Austest Labs currently performs solar testing in 4 broad spectrum /solar test chambers located in our Adelaide, Sydney and Melbourne labs (separate to our 3 x UVA chambers) and while we use industry best chambers, these are limited to test items 700mm W x 450mm D x 200mm H. What happens when a test item is larger than this? Can we just test a portion of the product or do we need to test the whole item and if the latter, how do we do that?
Before we answer that question, we need to consider whether as a client, you’re interested in only looking at photo-degradation effects or whether the damage from thermal effects also needs to be considered.
Photo-degradation involves the energy contained in photons of light triggering chemical reactions in the material that they fall on – causing the material to alter. Polymer-based materials are especially susceptible to photo-degradation.
Thermal effects are caused by items heating up due to absorbing part of the light energy falling on it. It is important to understand that solar heating is different to heating caused by high air temperature. High air temperature, which is simulated by tests in climatic chambers – causes uniform heating of a test item once thermal stability has been reached. In contrast solar heating biases heating towards the upper parts of items most exposed to sunlight, it therefore causes thermal gradients within an item.
In addition to the usual failure modes that may be caused by high temperature, heating from solar light can trigger additional failure modes related to thermal gradients and the corresponding different levels of expansion it causes within an item. Such thermal gradients can cause mating parts to either bind or become loose, bearings and shafts to distort, unwanted interference between moving parts, electrical contacts to become closed when they should be open and vice versa, the premature or delayed actuation of electrical contacts, gaskets and seals to fail, solder joints or adhesives holding together parts to become stressed and differential air/gas pressure between compartments of an item.
If we are interested only in photo-degradation effects and if the test item has only one or a small number of portions of the product that we are concerned about photo-degradation effects, then if we want to test an item that cannot fit in a solar chamber we can take a sample/s of the product material and test this sample/s in the solar chamber. However, even this method is highly approximate. This is because photo-degradation effects are dependent on test item temperature. This test item surface temperature will likely be quite different when a small sample is tested due to lower thermal mass/capacity of the sample compared to the full size product and due to different relative levels of exposed surface area leading to different levels of heat transfer to the surroundings by radiation and conduction.

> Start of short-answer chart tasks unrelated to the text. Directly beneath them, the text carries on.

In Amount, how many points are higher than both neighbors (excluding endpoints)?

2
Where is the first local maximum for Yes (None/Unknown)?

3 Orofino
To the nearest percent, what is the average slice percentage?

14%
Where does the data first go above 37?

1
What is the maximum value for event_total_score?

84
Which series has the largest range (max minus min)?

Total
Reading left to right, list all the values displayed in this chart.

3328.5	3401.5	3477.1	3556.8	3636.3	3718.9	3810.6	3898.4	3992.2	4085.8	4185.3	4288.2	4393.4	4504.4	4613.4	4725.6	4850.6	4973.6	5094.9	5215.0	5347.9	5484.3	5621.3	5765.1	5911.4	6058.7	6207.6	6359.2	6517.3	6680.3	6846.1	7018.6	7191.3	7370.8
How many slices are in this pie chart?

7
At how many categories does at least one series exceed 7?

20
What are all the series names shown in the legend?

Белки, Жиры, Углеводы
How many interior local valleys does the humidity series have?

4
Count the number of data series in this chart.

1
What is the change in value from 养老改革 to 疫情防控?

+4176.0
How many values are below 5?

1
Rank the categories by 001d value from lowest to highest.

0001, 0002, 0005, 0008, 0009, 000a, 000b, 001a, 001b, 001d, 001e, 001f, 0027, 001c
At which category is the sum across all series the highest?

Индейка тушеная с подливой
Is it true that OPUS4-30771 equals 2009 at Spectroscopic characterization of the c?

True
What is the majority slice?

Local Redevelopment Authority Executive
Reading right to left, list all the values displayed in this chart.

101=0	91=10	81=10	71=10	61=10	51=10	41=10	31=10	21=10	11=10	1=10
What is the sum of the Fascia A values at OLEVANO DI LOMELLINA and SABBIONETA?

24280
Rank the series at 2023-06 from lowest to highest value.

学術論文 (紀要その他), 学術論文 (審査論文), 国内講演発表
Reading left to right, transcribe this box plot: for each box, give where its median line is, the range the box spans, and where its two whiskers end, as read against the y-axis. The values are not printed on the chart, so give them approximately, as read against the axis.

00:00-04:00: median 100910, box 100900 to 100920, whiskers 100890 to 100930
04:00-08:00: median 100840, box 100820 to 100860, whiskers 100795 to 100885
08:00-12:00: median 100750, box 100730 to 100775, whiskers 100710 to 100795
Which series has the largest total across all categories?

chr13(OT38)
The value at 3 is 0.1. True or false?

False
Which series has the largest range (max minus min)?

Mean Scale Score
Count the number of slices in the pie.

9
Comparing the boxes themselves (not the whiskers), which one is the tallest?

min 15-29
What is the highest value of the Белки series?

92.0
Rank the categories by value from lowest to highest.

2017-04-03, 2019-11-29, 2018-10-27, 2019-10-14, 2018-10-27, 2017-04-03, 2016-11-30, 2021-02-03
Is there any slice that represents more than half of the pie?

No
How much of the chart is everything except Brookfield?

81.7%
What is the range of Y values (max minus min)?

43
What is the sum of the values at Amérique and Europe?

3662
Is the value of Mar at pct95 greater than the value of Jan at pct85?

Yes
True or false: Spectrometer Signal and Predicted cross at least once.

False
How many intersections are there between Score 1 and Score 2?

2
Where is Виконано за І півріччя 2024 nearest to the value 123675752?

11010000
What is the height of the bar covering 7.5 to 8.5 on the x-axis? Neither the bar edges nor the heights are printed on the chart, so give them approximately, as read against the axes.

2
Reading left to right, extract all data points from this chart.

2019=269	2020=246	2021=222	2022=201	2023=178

If we are testing for potential damage from thermal effects, testing a small swatch size sample simply won’t cut it. As explained above, the surface temperatures and hence internal temperatures and temperature gradients will likely be quite different when the full-size product is tested compared to a sample size. If we need more accurate tests for photo-degradation effects, testing smaller-size samples won’t do either. So what is to be done then?
Austest engineers have solved the problem by modifying existing equipment to develop a setup that tests much larger products than can fit in commercially available solar testing machines. A series of tests performed for customers over the last year has shown this method can be used for products with dimensions up to 850mm x 550mm x 450mm. Using the same method, Austest Labs has developed set-ups for solar testing of products with even larger dimensions – traffic lights for example- should customers require.
Note the method we use is far more controlled than the rough methods that other testing houses are known to use to “perform” solar tests on larger-scale items. In those methods, commercially available lamps are set-up and then adjusted open loop to produce a particular, radiation intensity. This method has three serious flaws. Firstly, the off-the-shelf lamps often used are typically not rated to guarantee the solar spectrum required by most solar testing standards like ISO4892-2. Secondly, since lamp intensity varies greatly with age, open-loop control cannot ensure that the radiation intensity meets requirements throughout a test. Thirdly, the spatial distribution of radiation is often not accounted for in these set-ups. In short, these test methods cannot be said to meet the requirements of solar testing standards.
In contrast the method that Austest engineers have developed for solar testing of larger items ensures closed loop control of radiation intensity to ensure that the test requirements are met throughout a test. Furthermore, through differential, closed loop control of the different solar lamps we ensure that the level of radiation uniformity required by typical test standards is met. And through the use of rated xenon-arc lamps with specific filters we ensure that the radiation spectrum required by test standards is also met. Therefore we are able to produce certification of larger size products to solar testing standards such as ISO4892-2, Test CL2 of DEF STAN 00-35 and Method 505 of MIL-STD-810.